[Exercise data — start]

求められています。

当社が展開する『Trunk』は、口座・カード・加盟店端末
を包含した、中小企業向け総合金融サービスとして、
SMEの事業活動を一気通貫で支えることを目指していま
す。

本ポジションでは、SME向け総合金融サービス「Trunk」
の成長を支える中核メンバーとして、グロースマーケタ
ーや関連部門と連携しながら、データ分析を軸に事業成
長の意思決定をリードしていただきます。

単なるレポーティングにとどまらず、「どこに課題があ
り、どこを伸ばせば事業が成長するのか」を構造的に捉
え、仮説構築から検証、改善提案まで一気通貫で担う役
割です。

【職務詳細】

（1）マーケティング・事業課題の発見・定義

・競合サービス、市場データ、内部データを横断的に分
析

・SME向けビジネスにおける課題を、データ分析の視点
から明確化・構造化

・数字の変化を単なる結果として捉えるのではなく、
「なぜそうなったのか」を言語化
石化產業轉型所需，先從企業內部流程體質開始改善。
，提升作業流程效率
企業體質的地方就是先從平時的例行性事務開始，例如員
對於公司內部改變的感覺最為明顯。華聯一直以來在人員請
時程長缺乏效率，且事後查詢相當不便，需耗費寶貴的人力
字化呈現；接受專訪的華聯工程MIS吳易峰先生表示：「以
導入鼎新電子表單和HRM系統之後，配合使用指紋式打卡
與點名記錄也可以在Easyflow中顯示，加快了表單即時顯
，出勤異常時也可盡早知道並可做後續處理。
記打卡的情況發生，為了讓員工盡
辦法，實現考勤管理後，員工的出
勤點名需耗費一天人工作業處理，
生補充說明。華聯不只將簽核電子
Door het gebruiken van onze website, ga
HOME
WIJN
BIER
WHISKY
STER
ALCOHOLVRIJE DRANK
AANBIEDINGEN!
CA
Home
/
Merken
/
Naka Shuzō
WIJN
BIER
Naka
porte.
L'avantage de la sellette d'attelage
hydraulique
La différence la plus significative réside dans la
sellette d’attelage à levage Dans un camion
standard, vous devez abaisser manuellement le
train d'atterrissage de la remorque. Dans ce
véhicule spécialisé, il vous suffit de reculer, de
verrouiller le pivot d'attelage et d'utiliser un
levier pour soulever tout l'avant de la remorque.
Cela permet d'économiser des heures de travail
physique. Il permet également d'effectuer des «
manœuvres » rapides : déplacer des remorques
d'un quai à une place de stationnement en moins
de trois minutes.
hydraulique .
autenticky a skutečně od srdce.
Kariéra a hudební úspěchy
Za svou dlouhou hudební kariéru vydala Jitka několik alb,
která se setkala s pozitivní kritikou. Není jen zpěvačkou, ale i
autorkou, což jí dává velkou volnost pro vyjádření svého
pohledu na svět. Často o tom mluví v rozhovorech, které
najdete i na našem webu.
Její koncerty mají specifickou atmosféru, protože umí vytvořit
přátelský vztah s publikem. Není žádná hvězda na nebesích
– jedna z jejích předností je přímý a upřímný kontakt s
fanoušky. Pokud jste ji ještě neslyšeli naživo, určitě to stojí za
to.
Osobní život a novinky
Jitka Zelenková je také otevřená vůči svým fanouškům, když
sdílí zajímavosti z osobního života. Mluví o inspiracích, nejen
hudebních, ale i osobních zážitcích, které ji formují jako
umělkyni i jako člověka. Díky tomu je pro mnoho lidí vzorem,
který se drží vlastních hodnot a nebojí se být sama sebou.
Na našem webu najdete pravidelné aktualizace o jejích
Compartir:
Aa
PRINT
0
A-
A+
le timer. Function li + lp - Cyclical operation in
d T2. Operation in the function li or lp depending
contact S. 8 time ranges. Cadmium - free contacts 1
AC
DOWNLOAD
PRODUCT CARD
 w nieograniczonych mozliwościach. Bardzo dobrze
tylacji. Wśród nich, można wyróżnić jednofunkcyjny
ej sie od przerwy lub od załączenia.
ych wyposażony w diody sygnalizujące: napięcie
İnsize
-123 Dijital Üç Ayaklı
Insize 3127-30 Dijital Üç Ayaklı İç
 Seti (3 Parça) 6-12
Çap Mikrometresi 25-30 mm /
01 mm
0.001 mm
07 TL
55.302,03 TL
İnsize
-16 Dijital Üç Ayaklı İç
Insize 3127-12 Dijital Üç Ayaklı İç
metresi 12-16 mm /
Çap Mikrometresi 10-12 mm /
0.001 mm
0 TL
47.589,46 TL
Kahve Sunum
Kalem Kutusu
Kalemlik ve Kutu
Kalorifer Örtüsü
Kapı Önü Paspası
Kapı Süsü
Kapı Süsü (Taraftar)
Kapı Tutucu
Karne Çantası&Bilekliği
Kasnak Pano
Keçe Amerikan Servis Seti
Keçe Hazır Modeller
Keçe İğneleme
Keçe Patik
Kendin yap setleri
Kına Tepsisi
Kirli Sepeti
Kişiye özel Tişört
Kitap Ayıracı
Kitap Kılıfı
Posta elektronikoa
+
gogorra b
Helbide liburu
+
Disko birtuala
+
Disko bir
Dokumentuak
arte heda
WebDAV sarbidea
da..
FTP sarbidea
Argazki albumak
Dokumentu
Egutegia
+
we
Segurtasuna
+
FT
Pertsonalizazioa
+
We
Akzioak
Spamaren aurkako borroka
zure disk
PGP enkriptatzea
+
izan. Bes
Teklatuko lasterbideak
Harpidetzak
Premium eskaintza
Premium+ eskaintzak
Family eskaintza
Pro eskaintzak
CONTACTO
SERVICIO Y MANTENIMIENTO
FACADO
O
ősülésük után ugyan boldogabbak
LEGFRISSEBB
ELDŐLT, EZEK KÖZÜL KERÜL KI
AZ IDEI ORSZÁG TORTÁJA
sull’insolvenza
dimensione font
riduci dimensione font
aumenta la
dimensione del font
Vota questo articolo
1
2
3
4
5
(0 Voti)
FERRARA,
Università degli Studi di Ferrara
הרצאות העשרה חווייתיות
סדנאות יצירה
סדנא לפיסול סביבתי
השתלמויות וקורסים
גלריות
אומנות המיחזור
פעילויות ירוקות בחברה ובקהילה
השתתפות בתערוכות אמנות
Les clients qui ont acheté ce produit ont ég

[Exercise data — finish]

▶ _Task prompt_: Please find every line above that contains the word "Mikrometresi" and copy each one in full. Matching is case-sensitive.

▶ _Output of the task_:
Çap Mikrometresi 25-30 mm /
Çap Mikrometresi 10-12 mm /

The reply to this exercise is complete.